What this exercise asks ->
• 1. In the text on diffractive networks imaging through random diffusers, for how many epochs were the networks trained before they were compared?
• 2. Reproduce a passage from the text on diffractive networks imaging through random diffusers. Begin at the words "Another important observation" and stop after "in Figs. 6a, b.".
• 3. Write the next part of the text on diffractive networks imaging through random diffusers, picking up after its final sentence.

Text excerpt ->

Memory of diffractive networks. a After being trained for 100 epochs, all the finalized networks (n = 1, 10, 15 and 20) were compared by calculating the average PCC values over unknown objects distorted by all the known diffusers (solid line). Dashed line: the average PCC value over unknown objects distorted by diffusers indexed as 1–99n. Inserts: the same plot zoomed into the last 50 diffusers. b PCC values of each finalized network tested with images distorted by 10n diffusers used in last 10 epochs in training (n = 1, 10, 15 and 20, respectively) and 20 new random diffusers (never seen before). The error bars reflect the standard deviation over different diffusers

Another important observation is that the all-optical reconstruction performance of these trained networks to image unknown test objects through new diffusers is on par with the reconstruction of test objects seen through the diffusers used in epochs 1 through 99 (see Fig. 5b). These results, along with Figs. 2, 3 and 4, clearly show that these trained diffractive networks have successfully generalized to reconstruct unknown test objects through new random diffusers, never seen before. Figure 5 further illustrates that the training strategies that used n=10, n=15 and n=20 perform very similar to each other and are significantly superior to using n=1 during the training, as the latter yields relatively inferior generalization and poorer all-optical reconstruction results for unknown new diffusers, as also confirmed in Figs. 6a, b.

Recorded information ->

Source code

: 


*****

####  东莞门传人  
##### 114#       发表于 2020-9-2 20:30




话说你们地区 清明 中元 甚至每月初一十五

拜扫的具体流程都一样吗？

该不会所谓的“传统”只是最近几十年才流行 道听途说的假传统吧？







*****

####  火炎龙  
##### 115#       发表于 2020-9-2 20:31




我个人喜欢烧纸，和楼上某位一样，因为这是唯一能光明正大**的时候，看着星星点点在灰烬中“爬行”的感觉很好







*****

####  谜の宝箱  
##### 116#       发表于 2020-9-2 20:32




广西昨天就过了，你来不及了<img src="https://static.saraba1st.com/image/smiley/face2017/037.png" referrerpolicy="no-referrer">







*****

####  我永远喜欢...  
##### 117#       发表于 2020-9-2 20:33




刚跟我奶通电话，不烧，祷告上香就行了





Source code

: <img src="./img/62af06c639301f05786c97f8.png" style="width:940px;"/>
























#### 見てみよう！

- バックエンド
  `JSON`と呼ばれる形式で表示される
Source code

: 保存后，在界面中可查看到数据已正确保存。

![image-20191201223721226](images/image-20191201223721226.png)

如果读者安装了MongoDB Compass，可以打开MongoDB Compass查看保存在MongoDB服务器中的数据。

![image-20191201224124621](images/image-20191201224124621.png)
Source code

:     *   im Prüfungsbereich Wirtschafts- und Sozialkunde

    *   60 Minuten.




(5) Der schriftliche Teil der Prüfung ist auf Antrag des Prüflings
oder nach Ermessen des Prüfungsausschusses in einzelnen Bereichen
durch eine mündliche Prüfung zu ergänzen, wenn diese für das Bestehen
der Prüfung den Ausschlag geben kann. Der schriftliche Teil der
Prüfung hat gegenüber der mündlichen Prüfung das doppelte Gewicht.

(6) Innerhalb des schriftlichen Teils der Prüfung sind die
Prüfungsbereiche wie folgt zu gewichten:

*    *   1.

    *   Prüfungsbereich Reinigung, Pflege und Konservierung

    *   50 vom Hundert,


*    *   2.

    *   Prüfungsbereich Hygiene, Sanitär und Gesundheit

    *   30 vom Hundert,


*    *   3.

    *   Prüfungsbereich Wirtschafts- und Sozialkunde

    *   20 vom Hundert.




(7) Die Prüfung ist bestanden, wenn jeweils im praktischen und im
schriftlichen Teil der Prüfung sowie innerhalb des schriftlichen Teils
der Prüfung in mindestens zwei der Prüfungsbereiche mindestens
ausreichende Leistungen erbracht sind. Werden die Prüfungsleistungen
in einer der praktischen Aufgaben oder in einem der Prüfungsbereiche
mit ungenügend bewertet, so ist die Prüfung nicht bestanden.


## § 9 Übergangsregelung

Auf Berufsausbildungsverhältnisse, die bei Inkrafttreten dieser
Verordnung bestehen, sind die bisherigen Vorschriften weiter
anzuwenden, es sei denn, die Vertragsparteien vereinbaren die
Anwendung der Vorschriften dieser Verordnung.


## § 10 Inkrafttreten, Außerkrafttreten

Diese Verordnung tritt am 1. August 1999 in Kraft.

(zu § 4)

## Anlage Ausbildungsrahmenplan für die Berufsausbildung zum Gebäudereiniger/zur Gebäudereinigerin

Per-task outputs ->
• 1. 100 epochs.

• 2.
Another important observation is that the all-optical reconstruction performance of these trained networks to image unknown test objects through new diffusers is on par with the reconstruction of test objects seen through the diffusers used in epochs 1 through 99 (see Fig. 5b). These results, along with Figs. 2, 3 and 4, clearly show that these trained diffractive networks have successfully generalized to reconstruct unknown test objects through new random diffusers, never seen before. Figure 5 further illustrates that the training strategies that used n=10, n=15 and n=20 perform very similar to each other and are significantly superior to using n=1 during the training, as the latter yields relatively inferior generalization and poorer all-optical reconstruction results for unknown new diffusers, as also confirmed in Figs. 6a, b.

• 3.
Fig. 6
figure 6

Comparison of diffractive network output images under different conditions. a Output images corresponding to the same input test object imaged through diffractive networks trained with n=1, n=10, n=15 and n=20. Second column: imaged through a known diffuser; third column: imaged through a new diffuser; fourth column: imaged without a diffuser. b The PCC values corresponding to the networks trained with n = 1, 10, 15 and 20 over input test objects distorted by known diffusers, new diffusers, as well as imaged without a diffuser. The error bars reflect the standard deviation over different diffusers

To shed more light on the operation principles of our designed diffractive networks, we also tested the same networks to image distortion-free objects, and therefore removed the random phase diffuser in Fig. 1a while keeping all the other components at their corresponding locations; see Figs. 6a and b for the resulting images and the PCC values corresponding to the same networks trained with n=1, n=10, n=15 and n=20. The fourth column in Fig. 6a visually illustrates the diffracted images formed at the output field-of-view of each network, without a diffuser present, demonstrating that the networks indeed converged to a general purpose imager. In other words, the diffractive network converged to an imager design with built-in resilience against distortions created by random, unknown phase diffusers, as also confirmed by the increased PCC values reported in Fig. 6b for the cases without a diffuser.

It is also worth noting that, the diffractive network trained with n=1 diffuser per epoch had an easier time to overfit to the last diffuser used during the training phase, and therefore it scored higher when imaging through this last known diffuser (Fig. 6b). This is a result of overfitting, which is also evident from its poorer generalization performance under new diffusers as compared to the training strategies that used n=10, n=15 and n=20 diffusers per epoch (see Fig. 6b).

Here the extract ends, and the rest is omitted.